Each line with the string "this" is to be copied from the records below.
### Record set ###
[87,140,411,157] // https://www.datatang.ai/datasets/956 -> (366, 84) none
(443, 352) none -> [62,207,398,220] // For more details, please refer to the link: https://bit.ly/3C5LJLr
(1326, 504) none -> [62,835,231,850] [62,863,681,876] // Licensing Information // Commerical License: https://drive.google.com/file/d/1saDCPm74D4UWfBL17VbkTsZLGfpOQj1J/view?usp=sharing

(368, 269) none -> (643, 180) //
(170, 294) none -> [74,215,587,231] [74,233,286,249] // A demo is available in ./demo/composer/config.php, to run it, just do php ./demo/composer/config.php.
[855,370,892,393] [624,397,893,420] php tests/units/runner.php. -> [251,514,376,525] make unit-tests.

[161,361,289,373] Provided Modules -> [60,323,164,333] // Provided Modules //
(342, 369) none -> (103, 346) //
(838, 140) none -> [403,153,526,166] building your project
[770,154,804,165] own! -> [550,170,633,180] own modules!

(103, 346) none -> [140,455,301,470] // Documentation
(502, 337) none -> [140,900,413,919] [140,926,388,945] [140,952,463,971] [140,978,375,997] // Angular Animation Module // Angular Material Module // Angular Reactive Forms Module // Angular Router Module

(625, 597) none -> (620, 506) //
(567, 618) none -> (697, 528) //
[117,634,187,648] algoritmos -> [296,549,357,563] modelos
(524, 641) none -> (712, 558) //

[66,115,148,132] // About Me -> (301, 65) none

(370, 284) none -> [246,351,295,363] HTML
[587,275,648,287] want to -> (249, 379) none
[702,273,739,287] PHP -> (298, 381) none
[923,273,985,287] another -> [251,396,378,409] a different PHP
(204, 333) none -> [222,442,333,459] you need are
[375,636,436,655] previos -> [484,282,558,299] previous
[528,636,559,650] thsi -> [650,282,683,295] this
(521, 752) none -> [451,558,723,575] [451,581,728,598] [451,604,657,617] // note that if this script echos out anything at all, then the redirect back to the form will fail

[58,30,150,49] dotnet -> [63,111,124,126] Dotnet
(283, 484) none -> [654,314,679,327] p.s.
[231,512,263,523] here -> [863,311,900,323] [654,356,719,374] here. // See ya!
###
Solution below>
[528,636,559,650] thsi -> [650,282,683,295] this
(521, 752) none -> [451,558,723,575] [451,581,728,598] [451,604,657,617] // note that if this script echos out anything at all, then the redirect back to the form will fail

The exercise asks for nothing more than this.